SSL Inspection Protocol Overview
The SSL Inspection Protocol can be described using the following example:
- When the user wants to search using the Chrome web browser, Chrome by default uses the https://www.google.com secure web site.
- When the user types in their search and presses Enter, the web browser makes a special HTTP request to the CONNECT www.google.com:443 proxy.
- Normally, the proxy would connect to the server www.google.com at port 443, then it would shuttle encrypted traffic back and forth between the web browser and the web server.
- In this case, the proxy is unable to see what the user is searching for or what results are returned. This prevents the Scan Ahead and Safe Search features from working, and prevents detailed logging and content categorization.

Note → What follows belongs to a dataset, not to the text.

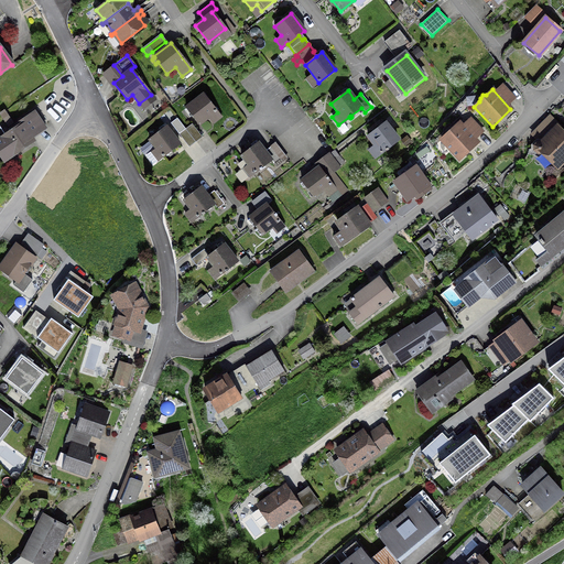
[(203,95),(185,108),(198,125),(216,111),(203,95)]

- With SSL Inspection, instead of just connecting the web browser to www.google.com none the wise, the proxy gives the web browser permission, generates an SSL certificate for www.google.com on the fly, and negotiates TLS/SSL with the client using this certificate.
- The web browser thinks it has a secure connection to www.google.com over port 443, after which the proxy makes an SSL connection to the server www.google.com over port 443, negotiating the connection with Google's certificate.
- At this point, www.google.com thinks it is being securely browsed by a web browser. From here on out, the proxy sees unencrypted traffic going back and forth with each request, and Scan Ahead and Safe Search work, we can have detailed logging and content categorization.